Poller failure due to influxdb disk quota exceeded error

dlz23 · 16 July 2024 22:08

pjchilds · 17 July 2024 03:48

Do you have a specific question?

dlz23 · 17 July 2024 13:03

We have about 2000 devices and recently been having lots of issues with polling and keeping the poller running.

When I check the poller_wapper.log I am seeing lots of “disk quota exceeded” errors and some times mysql database (1040, too many connections’)

We have increased the mysql database default connections.

We have 32gb or ram on a VM with 2 sockets, 12 cores.

Any recommendations on what is happening here or if we need to change more settings to handle this many deceives?

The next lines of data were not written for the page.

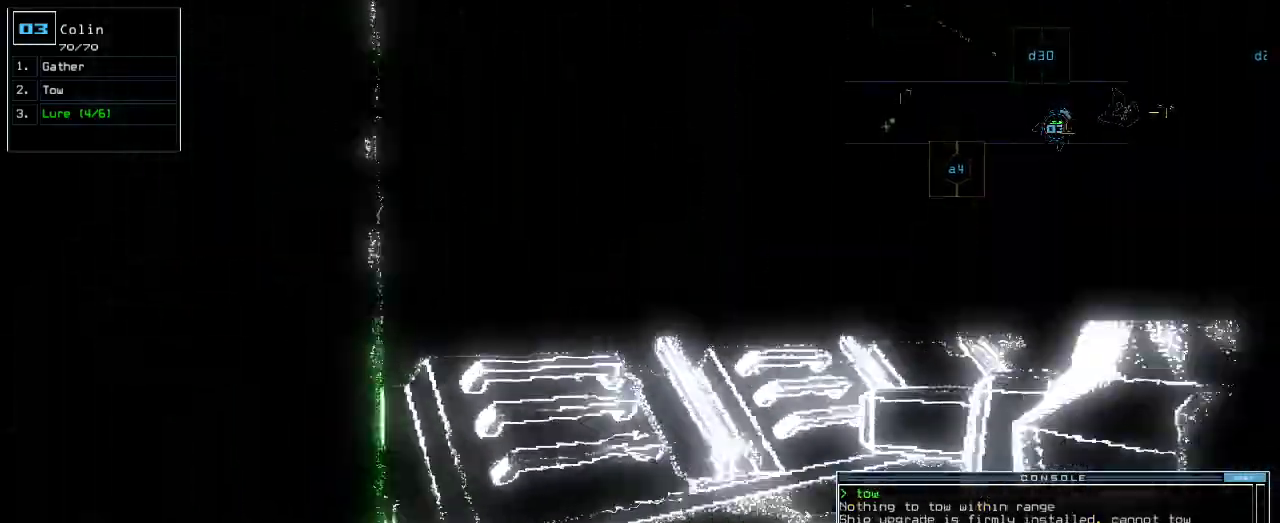
{"keys": ["space"], "events": [[240, "p", "down"], [260, "right", "up"], [300, "i", "down"], [340, "p", "up"], [380, "i", "up"], [380, "return", "down"], [440, "return", "up"], [500, "space", "down"]]}
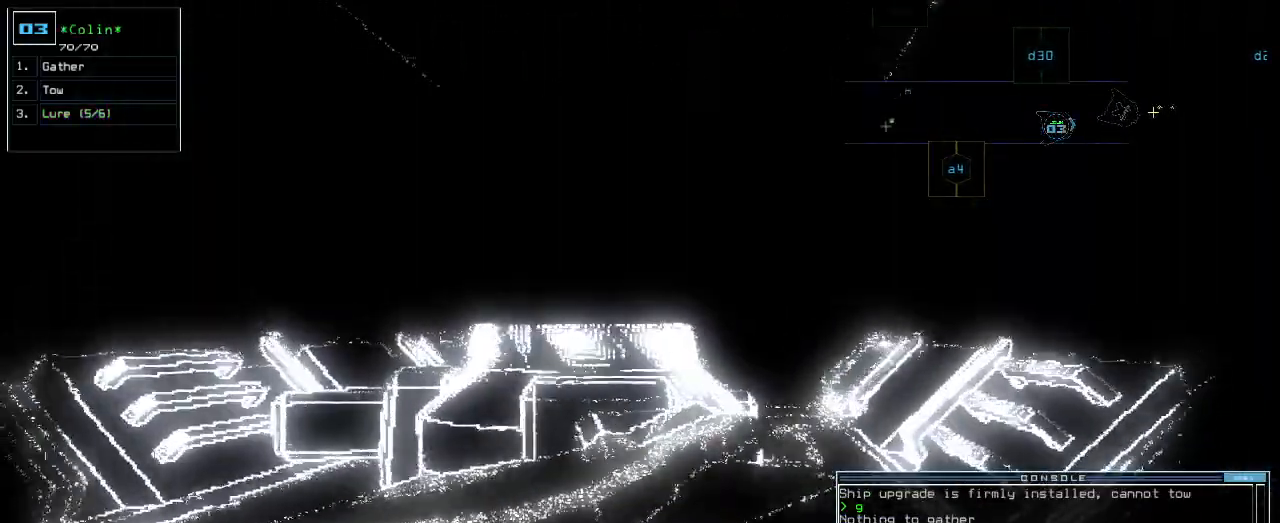
{"keys": [], "events": [[60, "space", "up"]]}
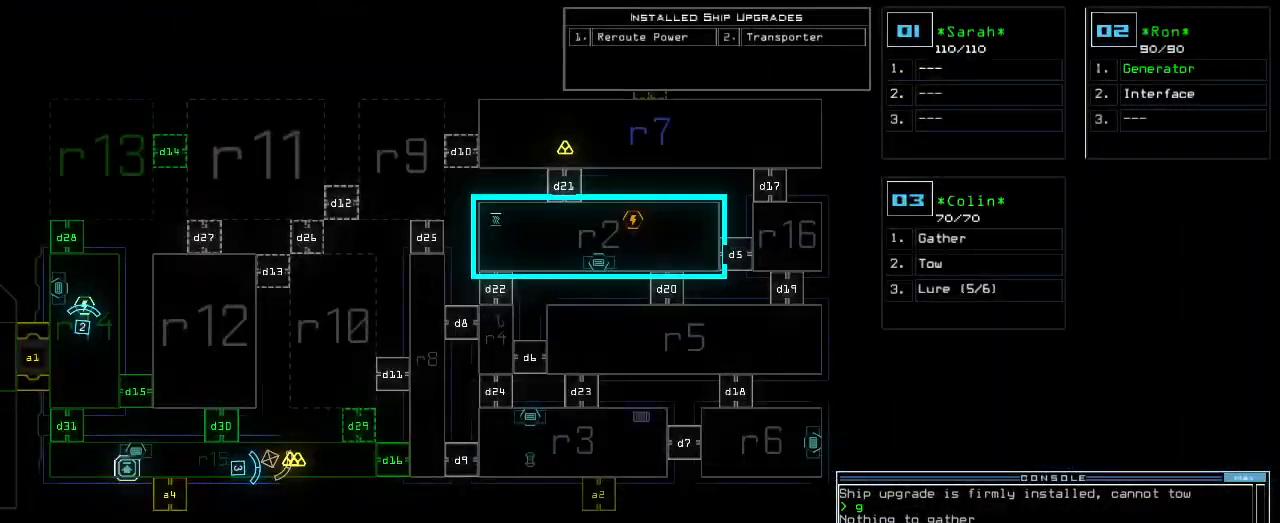
{"keys": ["down"], "events": [[280, "down", "down"], [300, "3", "down"], [360, "3", "up"]]}
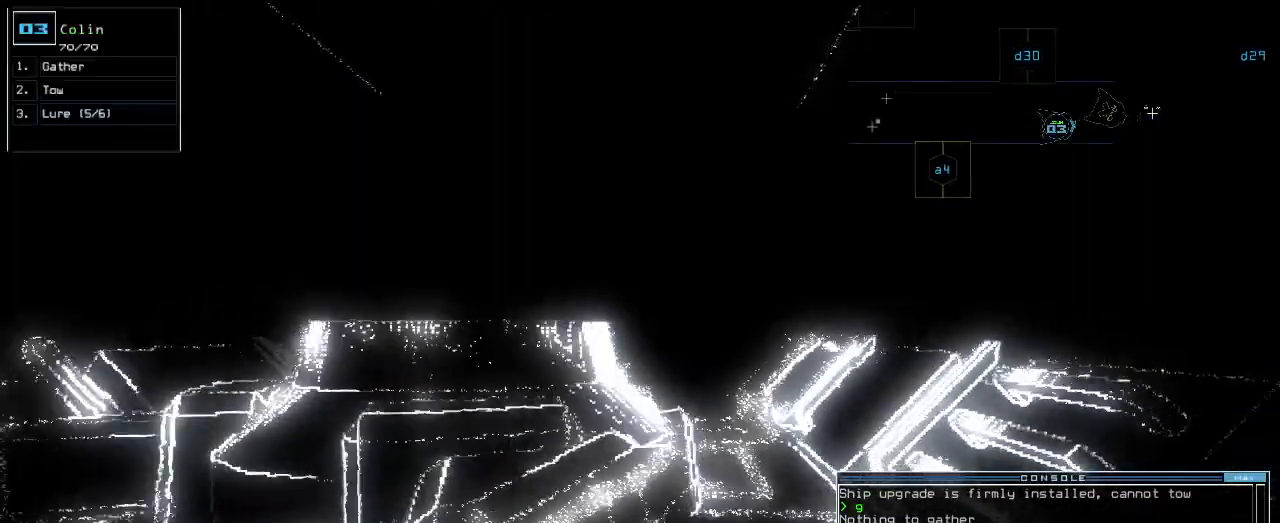
{"keys": ["up"], "events": [[280, "down", "up"], [460, "up", "down"]]}
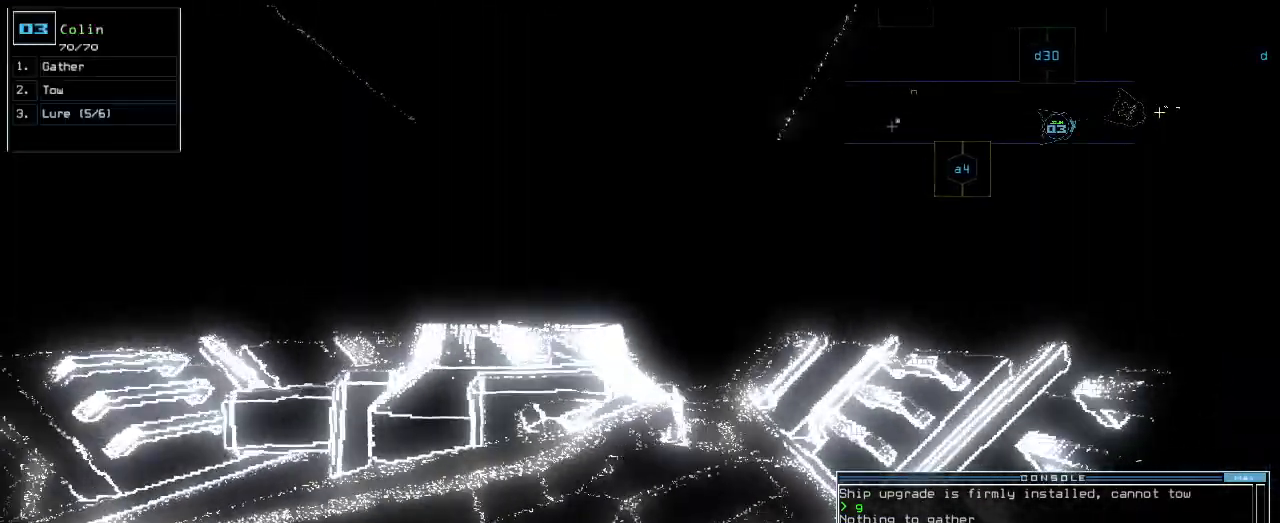
{"keys": ["left", "up"], "events": [[160, "right", "down"], [240, "right", "up"], [440, "left", "down"]]}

slashdoom · 17 July 2024 14:55

Have you enable exporting of poller data to an external InfluxDb system? Maybe try disabling that first to see if the poller keeps up on it’s own to the internal MySQL and RRD data stores. If so you know that the Influx warning are the cause and you can work on addressing the disk quota and ingest settings on that.

dlz23 · 17 July 2024 15:16

We are not exporting poller data to an external InfluxDb, we are running it local.

Thank you for the idea.

slashdoom · 17 July 2024 15:24

Meaning you installed InfluxDb on your LibreNMS server and then configured something like this to ship metrics to Influx?

If so, I would still disable that temporarily to see if the poller works without metrics shipping first and go from there.

dlz23 · 18 July 2024 23:38

Soon as I disabled InfluxDBv2 the poller started to work just fine. recommendations ?

pjchilds · 24 July 2024 23:11

You need to get a handle on what is happening with your influx and why it is generating disk quota exceeded messages (see influxdb logs, disk uage, and have you got quota’s on your filesystems etc)

From an operational availability perspective I would put a telegraf instance between LibreNMS and influxdb – so the telegraf instance will take the influxdb updates and batch them for sending to influx. This way if influxdb is slow or unavailable it won’t stop your pollers from working. We have a telegraf instance co-deployed with each poller.

You can setup mysql monitoring in LibreNMS and keep an eye on the ‘max connnections’ , ‘max used connections’ etc… we have our set to 4,000 using about 2.95k connections – from memory you get one connection per poller thread (so if you have 10 pollers with 90 threads that is 960 connections etc)

If you have the whole deployment on a single device you may be running into various limits.

If you are using redis we needed to shift our connection limit to 12k (currently 8k connected) and adjust the /etc/security/limits.d/redis.conf file

We use distributed pollers (54) and a high spec central server to run rrdcached/mysql/influxdb which has all its IO backed onto a large multiple NVMe array.

We are doing ~6k devices, ~480k ports

system · 22 October 2024 23:12

This topic was automatically closed 90 days after the last reply. New replies are no longer allowed.